J. H. : «La vie comprend la mort… La mort est le berceau de la vie. Un arbre perd toutes ses feuilles et ces feuilles nourrissent la terre. Nous sommes tous mortels, c’est une réalité et tant mieux. Je prends la mort comme elle est. Je ne suis pas sûr de terminer dans un état qui mérite qu’on s’extasie. On espère tous de ne pas trop souffrir. Essayer de mourir dignement, ne pas trop se plaindre, ne pas faire subir ses souffrances à son entourage, rester aimable jusqu’à la fin, ce serait déjà bien. Je connais des personnes paralysées qui sont d’une générosité et d’une dignité admirables. Je correspond régulièrement avec un jeune garçon de vingt ans. Je lui porte une admiration absolue. Son corps l’a abandonné, mais pas son esprit. Quand nous nous voyons, il trouve toujours le moyen de rire. J’espère être digne de lui le jour où il m’arrivera un problème. Etre mortel donne du prix à la vie. Il faut apprécier les cadeaux que nous offre la vie. Si on ne demande pas plus à la vie que ce qu’elle peut nous donner, on peut prouver qu’on est un bon vivant. On espère avoir semé de bonnes graines pour nourrir ceux qu’on laisse derrière soi. En ce moment, je lis un livre de Jean Carmet, “Je suis le badaud de moi-même”. Ce livre est une formidable leçon de vie. Jean Carmet dit des choses formidables sur la terre, sur le vin, sur les autres, sur l’amour, sur les amis et sur la vie. Ce mec était formidable.»
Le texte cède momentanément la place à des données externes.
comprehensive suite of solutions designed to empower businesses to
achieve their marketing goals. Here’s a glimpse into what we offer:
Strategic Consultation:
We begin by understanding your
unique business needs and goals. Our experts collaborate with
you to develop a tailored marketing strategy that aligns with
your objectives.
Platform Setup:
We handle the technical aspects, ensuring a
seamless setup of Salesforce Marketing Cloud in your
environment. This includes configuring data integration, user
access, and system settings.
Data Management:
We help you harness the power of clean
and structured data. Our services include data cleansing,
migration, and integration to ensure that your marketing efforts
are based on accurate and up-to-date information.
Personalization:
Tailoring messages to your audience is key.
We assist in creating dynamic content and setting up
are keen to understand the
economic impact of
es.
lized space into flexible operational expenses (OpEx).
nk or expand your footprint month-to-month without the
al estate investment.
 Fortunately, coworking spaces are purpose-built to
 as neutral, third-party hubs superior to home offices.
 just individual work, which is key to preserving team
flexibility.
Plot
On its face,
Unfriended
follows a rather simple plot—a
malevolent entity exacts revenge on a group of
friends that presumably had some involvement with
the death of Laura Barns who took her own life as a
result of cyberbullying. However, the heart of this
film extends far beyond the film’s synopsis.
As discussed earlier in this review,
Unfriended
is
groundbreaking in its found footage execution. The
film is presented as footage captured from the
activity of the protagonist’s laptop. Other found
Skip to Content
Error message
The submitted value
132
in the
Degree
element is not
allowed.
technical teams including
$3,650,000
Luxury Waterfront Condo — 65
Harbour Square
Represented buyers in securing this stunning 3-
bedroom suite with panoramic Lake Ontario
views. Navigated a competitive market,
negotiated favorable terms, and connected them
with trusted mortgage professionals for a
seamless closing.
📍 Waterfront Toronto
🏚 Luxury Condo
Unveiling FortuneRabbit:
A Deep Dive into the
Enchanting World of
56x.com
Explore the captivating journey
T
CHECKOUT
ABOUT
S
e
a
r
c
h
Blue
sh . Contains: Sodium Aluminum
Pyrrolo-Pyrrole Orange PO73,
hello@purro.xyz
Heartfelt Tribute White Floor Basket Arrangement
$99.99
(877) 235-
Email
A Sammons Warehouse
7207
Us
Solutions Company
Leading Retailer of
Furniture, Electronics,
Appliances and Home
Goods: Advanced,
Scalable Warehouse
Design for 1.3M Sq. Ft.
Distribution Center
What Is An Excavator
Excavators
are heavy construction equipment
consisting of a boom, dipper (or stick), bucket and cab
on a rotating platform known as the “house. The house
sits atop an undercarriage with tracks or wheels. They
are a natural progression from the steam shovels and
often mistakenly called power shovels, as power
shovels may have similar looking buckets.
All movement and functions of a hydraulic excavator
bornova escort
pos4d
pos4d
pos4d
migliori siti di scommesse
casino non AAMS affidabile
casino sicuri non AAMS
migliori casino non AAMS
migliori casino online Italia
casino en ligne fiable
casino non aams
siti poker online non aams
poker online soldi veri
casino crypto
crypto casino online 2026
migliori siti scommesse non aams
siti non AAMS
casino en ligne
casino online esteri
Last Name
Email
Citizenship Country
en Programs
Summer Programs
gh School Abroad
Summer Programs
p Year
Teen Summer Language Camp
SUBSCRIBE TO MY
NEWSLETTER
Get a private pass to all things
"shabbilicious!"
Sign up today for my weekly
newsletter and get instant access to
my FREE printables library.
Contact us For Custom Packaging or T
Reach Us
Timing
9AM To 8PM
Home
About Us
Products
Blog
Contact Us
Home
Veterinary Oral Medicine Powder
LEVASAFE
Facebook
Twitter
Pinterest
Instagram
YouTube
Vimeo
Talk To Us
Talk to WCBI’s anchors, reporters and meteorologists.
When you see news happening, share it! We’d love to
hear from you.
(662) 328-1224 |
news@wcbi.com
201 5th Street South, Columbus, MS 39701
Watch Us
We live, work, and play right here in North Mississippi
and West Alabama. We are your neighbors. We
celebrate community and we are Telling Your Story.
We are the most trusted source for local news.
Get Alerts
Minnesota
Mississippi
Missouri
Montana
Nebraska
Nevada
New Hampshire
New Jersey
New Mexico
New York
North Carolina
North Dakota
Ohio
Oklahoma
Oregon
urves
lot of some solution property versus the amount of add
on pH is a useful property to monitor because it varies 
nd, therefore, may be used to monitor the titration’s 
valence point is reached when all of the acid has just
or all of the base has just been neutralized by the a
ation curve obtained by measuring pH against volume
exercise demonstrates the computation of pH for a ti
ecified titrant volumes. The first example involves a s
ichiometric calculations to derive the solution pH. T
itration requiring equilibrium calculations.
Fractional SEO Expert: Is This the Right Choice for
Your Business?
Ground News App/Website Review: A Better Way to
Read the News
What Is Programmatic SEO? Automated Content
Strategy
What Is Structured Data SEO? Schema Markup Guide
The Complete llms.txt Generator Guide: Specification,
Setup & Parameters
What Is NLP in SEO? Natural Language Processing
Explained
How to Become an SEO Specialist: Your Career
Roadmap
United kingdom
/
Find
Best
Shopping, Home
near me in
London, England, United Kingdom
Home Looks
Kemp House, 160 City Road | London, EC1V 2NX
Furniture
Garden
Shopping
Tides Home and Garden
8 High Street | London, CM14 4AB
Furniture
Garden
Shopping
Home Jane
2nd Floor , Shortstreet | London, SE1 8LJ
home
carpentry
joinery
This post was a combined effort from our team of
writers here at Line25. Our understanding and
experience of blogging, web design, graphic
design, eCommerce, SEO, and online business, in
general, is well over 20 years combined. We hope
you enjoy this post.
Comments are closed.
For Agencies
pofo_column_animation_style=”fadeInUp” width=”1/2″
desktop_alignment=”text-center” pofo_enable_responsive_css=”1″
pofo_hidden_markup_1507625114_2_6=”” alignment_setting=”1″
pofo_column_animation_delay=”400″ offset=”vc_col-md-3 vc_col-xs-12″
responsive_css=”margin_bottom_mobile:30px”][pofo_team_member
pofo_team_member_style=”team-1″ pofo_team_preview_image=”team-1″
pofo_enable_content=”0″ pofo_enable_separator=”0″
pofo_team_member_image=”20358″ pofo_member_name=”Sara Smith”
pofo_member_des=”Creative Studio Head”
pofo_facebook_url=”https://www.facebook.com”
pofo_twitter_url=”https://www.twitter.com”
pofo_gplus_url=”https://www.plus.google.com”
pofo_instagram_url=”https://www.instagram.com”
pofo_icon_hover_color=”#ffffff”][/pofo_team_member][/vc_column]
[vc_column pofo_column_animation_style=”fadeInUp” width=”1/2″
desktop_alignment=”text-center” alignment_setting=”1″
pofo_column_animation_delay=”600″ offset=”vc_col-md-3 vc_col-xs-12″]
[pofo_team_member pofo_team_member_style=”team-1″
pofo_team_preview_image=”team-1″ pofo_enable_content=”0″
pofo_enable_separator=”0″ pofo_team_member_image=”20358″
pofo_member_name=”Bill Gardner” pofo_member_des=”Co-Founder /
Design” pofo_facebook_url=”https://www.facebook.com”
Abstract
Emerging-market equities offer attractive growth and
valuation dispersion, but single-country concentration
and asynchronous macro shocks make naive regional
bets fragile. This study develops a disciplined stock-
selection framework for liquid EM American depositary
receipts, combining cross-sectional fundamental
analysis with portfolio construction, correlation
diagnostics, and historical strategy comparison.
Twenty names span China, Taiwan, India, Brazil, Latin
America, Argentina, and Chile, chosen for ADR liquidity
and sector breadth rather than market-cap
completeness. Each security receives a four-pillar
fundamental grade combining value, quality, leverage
JHM : Avez-vous connu Bernard Dimey ?
J. H. : «Oui ! Nous parlons d’hommes qui aimaient le vin. Dimey est un grand poète, un merveilleux poète. Je ne l’ai rencontré qu’une fois dans un petit café à Montmartre. Il était entouré de deux jolies filles au milieu d’une véritable faune. Ce mec m’a vraiment impressionné, il avait un regard magnifique ! J’ai tous ses recueils de poèmes à la maison. Allain Leprest et Loïc Lantoine sont également de grands poètes. Ces mecs sont plein de vie, de force, de fragilité et de grâce. La grâce, c’est ce que je souhaite à tout le monde.»